I think he is being a lot more careful now. She returned to him because nobody else would help her. She explained to him what happened to her, and I think she now realizes that she was on too high of a dosage of fentanyl along with oxycodone, valium, a muscle relaxer and an NSAID. She realized that her pain can be fairly well controlled on lower dosages of these drugs. This is just one example of how doctors failed their patients, either knowingly or out of ignorance.

You are right, I did misunderstand you. I thought you were saying we don't have the option to legalize/decriminalize drugs, not that they are illegal (thus we don't have the option to do the necessary to properly deal with opiate addictions).

I apologize.

This is one of those subjects that really gets my blood boiling, because the solutions are well understood, but historical contingency plus an overall sense that we "need to punish drug addicts" is responsible for the massive loss of life at this point.
 
Are you able to compregend a simple line of reasoning?

Opium was a major t4ade commodity between Asia and the Brits and America. In 19th century America, Opioid derivatives were part of patent medications. Laudanum. In the late 19th century opium and alcohol addiction was epidemic.\
Anyone who has read Sherlock Holmes would know the character used cocaine.

I am taking about the over prescription of meds by doctors which traces back to the 40s 50swith the rise of suburbia. It is now being called a crisis because middle class people from the burbs are dropping dead.

Back in the 60s it was diet pill addiction, stimulants. But people did not OD. We have a legal and illegal drug culture. We have a culture saturated in drug adds, quick fixes. Heroin was always a problem. In the 60s it moved out of underground cylture into the mainstream white culture. There are parks here in Seattle dangerous to kids, needles laying around.

A kid I knew in high school in the 60s was a heroin addict. I watched him fix.

All this rhetoric in the media is political posturing.

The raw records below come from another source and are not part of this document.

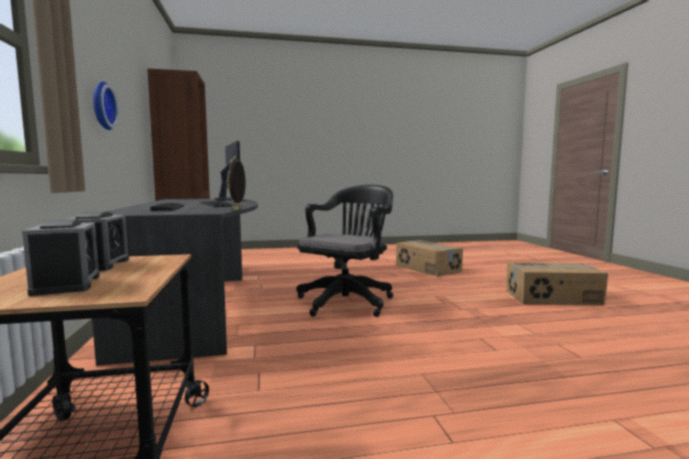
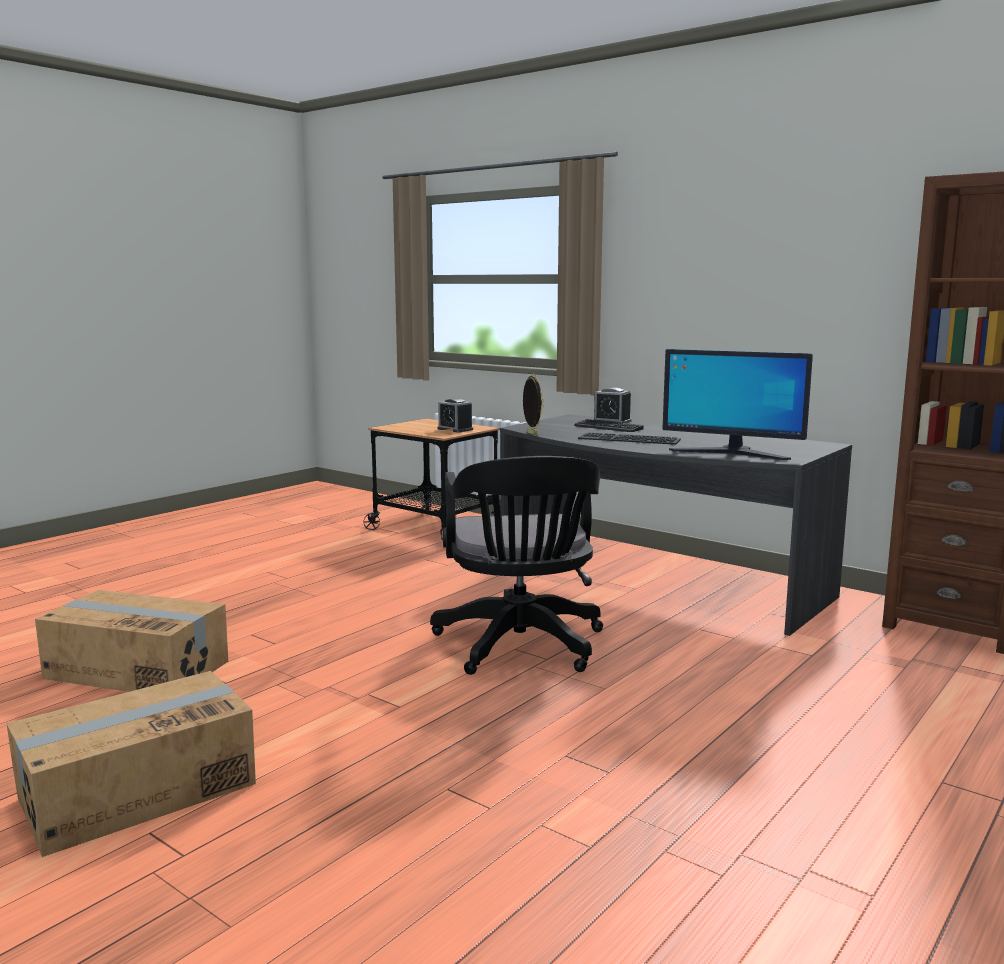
camera: 140 degrees right, 5 degrees up
alarm clock [22,219,100,296] -> alarm clock moved to [592,387,631,423]
wall clock [93,81,119,130] -> none
cardboard box [396,240,463,277] -> cardboard box moved to [35,590,228,692]

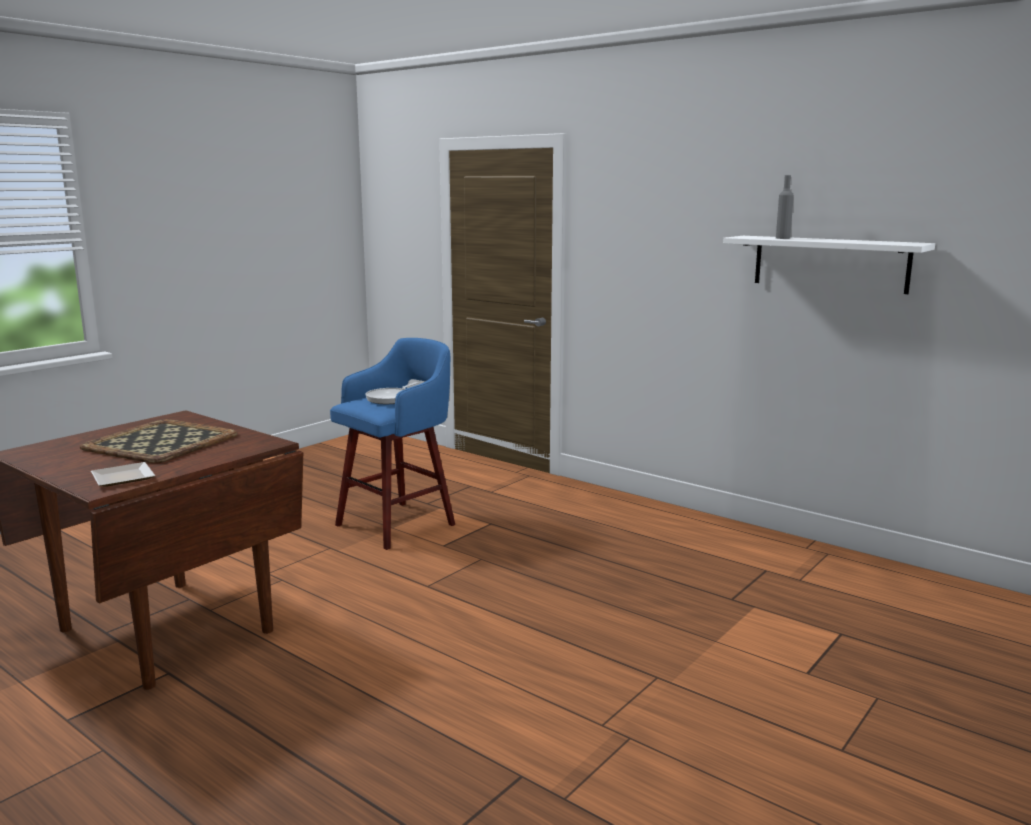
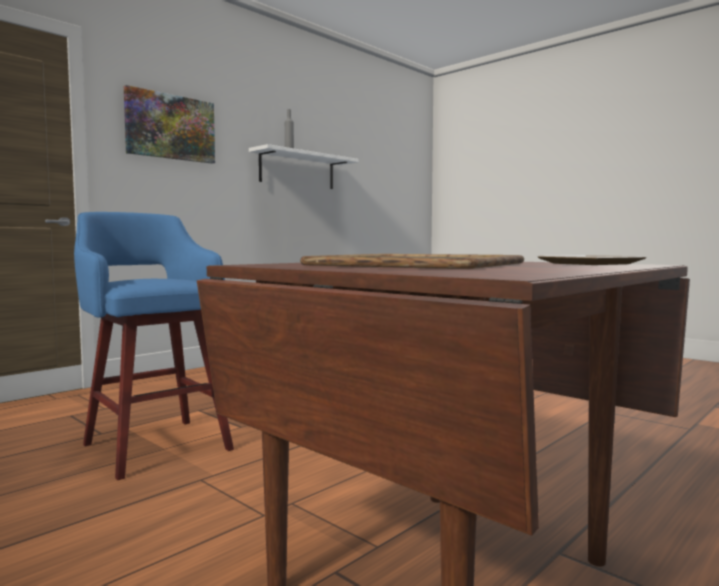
camera: 85 degrees left, 10 degrees down
frying pan [365,382,419,404] -> none
none -> picture [124,85,215,164]

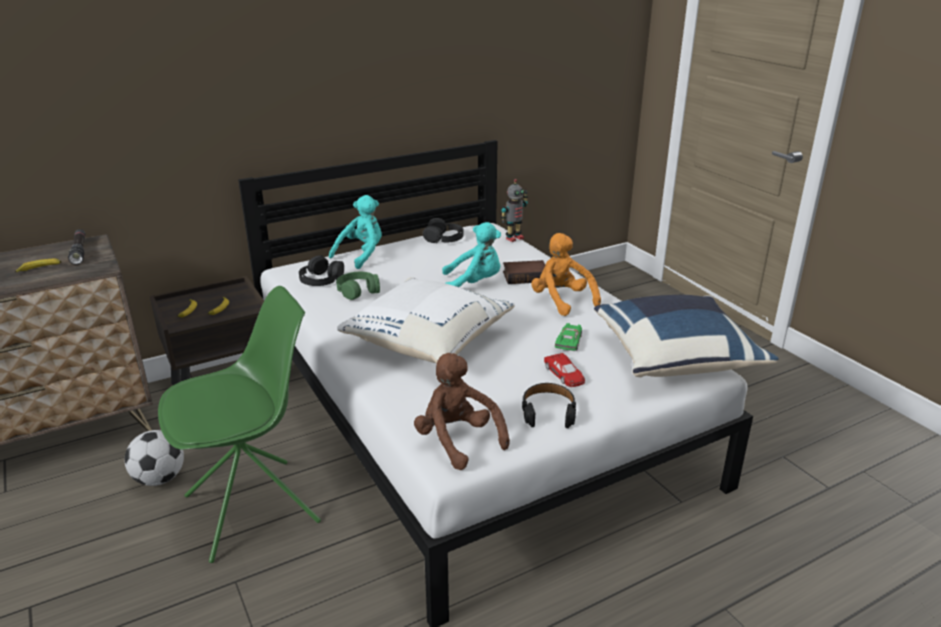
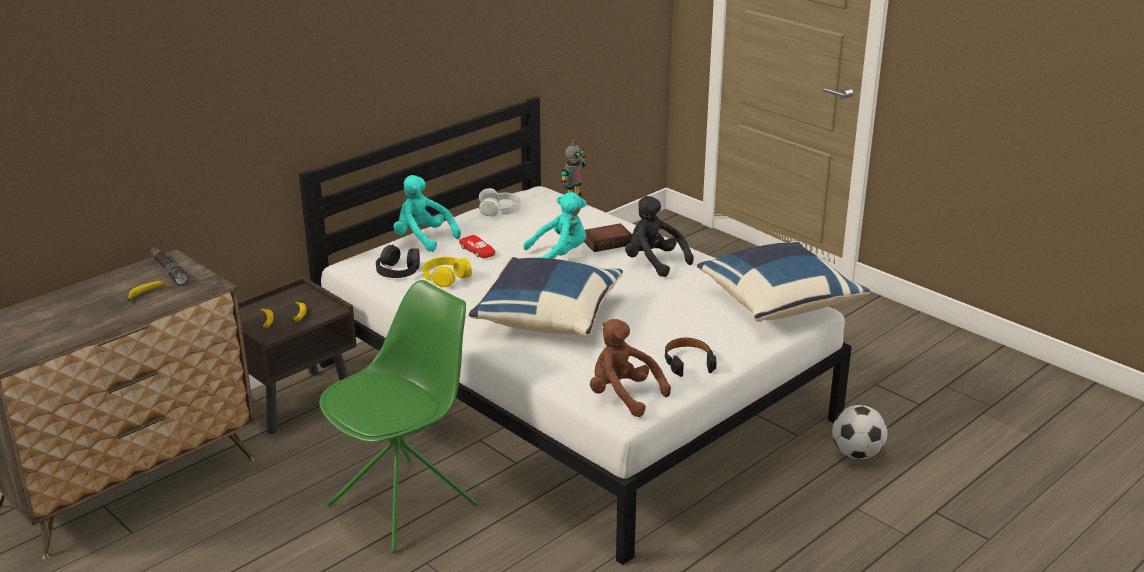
camera: 15 degrees left, 0 degrees up
football [125,430,184,486] -> football moved to [832,405,888,459]
turquoise plush toy [329,195,382,269] -> turquoise plush toy turned 75 degrees counterclockwise [393,175,461,252]
green headphones [336,272,380,300] -> yellow headphones [423,257,472,288]
white pillow [337,277,515,364] -> blue pillow [469,257,623,337]
black headphones [423,218,463,243] -> white headphones [479,188,521,217]
orange plush toy [531,233,601,316] -> black plush toy [625,196,694,277]
red toy car [544,353,585,387] -> red toy car moved to [459,235,495,258]
green toy car [555,323,582,351] -> none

Drugs have metastasized in the culture. It is imposable to get rid of the drug problem.

Same as with prostitution. That too goes back far in history, at least to Rome.

As to the OP, when have doctors not abused their position? They are human.

I think what people are pushing back is your claim that drugs "all of the sudden" became part of the mainstream.

Drugs have always been mainstream. They just weren't called "drugs" (which in modern parlance really just means some pharmacological agent that we deem "bad").

Indeed, I think what has happened is that a few drugs like marijuana have lost their absurd stigmas, but the reality is, among the younger generations, drug usage (including alcohol and cigarettes) has gone down.